Thursday, March 22, 2007

Rewind Wednesdays

I am trying to post an old blog every wednesday, but ya know... it really COULD be wednesday by my standards. Here's something quite old.

ps - Reality check, oh wait I live in one and don't need to name myself such so to prove it.... hm. Guess what, it's my perogative, make my own decisions, I can do what I wanna do, why can't I live without all the things people say? Suck it love, and give a good listen to lyrics... I rarely don't mean them emphatically. Go ahead and look that up.

Moving on....






-DM
-----

Being Married

I suppose this entry’s title is wrongly named, because one doesn’t technically have to be married to go through the ups and downs of it, the license and rings just tend to raise the stakes a bit.

Mr. Morgan and I have been married almost two years now, after a careful courtship where we sniffed each other’s asses and made sure we were not just overwhelmed with wanting to fuck, but actually had a deep affection for another. Turns out we still just want to fuck, but get along pretty well during the times we aren’t naked.

Being married offers a variety of challenges, while presenting the comfort of having a warm body next to you at night, and someone who will forever listen to your bitching because they live there and have no where to run.

I had roommates once, a couple who shared one room and I had the other. I didn’t see the scope of how hard it was to live with another person at that time, mostly because I didn’t give a fuck what they did as long as they stayed out of my cereal and dill pickles.

I married Mr. Troll, and it still didn’t quite occur to me. I tended to just ignore him and do my dog rescue thing. I never cooked, cleaned and rarely fucked anything that didn’t take batteries.

Then I met Mr. Morgan. I turned Betty-Fucking-Crocker overnight. I cooked (just because I didn’t for Mr. Troll does not mean I do not know how, I just generally don’t) I cleaned. I learned to chase his fleeing socks with a giant net and wrestle them into the washing machine. I did all of these things with a sense of pride.
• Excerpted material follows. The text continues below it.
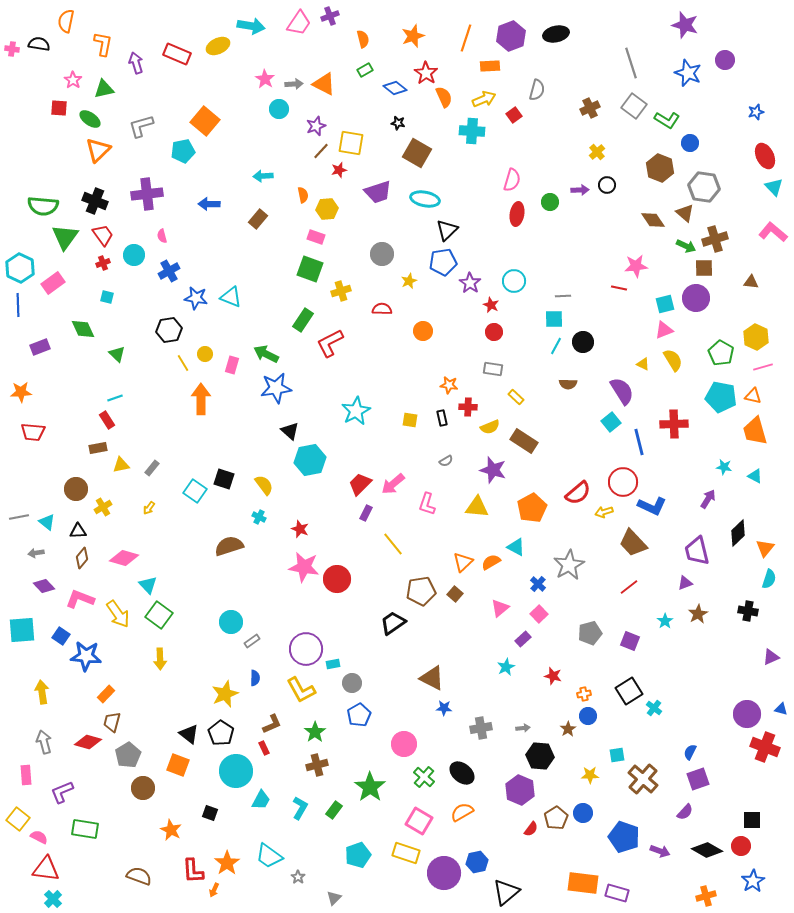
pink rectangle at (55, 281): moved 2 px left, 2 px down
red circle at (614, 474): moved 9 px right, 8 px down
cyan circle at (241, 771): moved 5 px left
I’d say to self “My man worked all day, he deserves a clean home, a hot meal and a sexy bitch for a wife!”

I still think these things, and do those things, but it is funny how the little shit changes. Back when I was new ass to him there was no bickering, he would laugh and find my weird shit endearing. Now it’s grounds to banter back and forth until one or the other snaps and starts a pinching war. This happens frequently, the latest being on the road to Marine World.

Being petty, while one of my biggest faults, is a trait I can’t stand in others. Ah…. The irony.
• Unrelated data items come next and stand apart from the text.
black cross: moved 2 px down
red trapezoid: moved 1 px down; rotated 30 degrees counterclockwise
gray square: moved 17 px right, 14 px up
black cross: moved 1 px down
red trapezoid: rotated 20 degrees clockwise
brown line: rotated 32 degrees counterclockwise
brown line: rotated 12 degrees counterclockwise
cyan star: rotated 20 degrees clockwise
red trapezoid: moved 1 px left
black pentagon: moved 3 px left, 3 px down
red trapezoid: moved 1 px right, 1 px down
We were driving along and I saw a lot of something I don’t see often. So I pointed and exclaimed happily:

“Cotton!”
“Fog.”
“Cotton.”
“Fog.”

As if he is unaware I name things whatever I feel like when I see them. I’m not a retard who doesn’t know it’s correct term, thus petty to banter me. I have a stuffed animal at home named Generous, so I’m pretty fucking spontaneous and I like finding words that are more suitable than what they are really called.

“Cotton fucker!”
“Fog bitch!”

/pinching war

“Are you done now?”
“Cotton. Hmph.”
“Jesus…. “
“Can you see through the field of COTTON?”
“Are you driving?”
“Well maybe I should be.”
“And maybe you should shut up too.”
“You wish.”
“GET OFF THE PHONE!”
“D… seriously quit screaming that at every person who goes by talking on a cell phone.”
“They should not be on the phone, or passing in the right hand lane.”
“Are you fucking driving or what?”
“Well maybe I should be.” Slumps into seat and sighs audibly.

/vroom…..

“GET OFF THE PHONE!”
“Mother fuck…”
“I couldn’t help it! She was actually DIALING it man. She is selfishly trying to kill us.”
“One more outburst from you….”
“And I can drive?”
“No. One more and you can beg someone to pay for your ticket into marine world.”
“You wouldn’t!”
“Would.”
“Then I’m gonna…. I’m gonna hm, I’ll do something buster!”
“Ok D.”

This continued the entire drive for four long hours.

“Ever wondered what it’s like to be a zebra?”
“Nope.”
“Why?”
“Are you talking to hear yourself talk?”
“Yes?”

/silence

“So?”
“So what?”
“Ever wondered what it’s like to be a zebra?”
“God help me…”

So run and get your marriage licenses kids!

-DM

3 Comments:

Blogger diana albright said...

LOL... I remember this one when you first wrote it. I wasn't yet married then... Mr. Moon & I were still sniffing each others' asses... so this makes sense more, now that we've been married for a year & a half. Ohhhh myyyyy.

9:02 AM  
Blogger Saffyrre said...

OH and one more thing...ROFLMAO on the Bobby Brown video! This is totally going to date me but that was the biggest song ever the summer I graduated! We jammed to it all the time, ha!!

9:14 PM  
Blogger diana albright said...

sarcasm is fun.

and i still sniff my hubby's ass every once and again. just to make sure i still smell better than he does.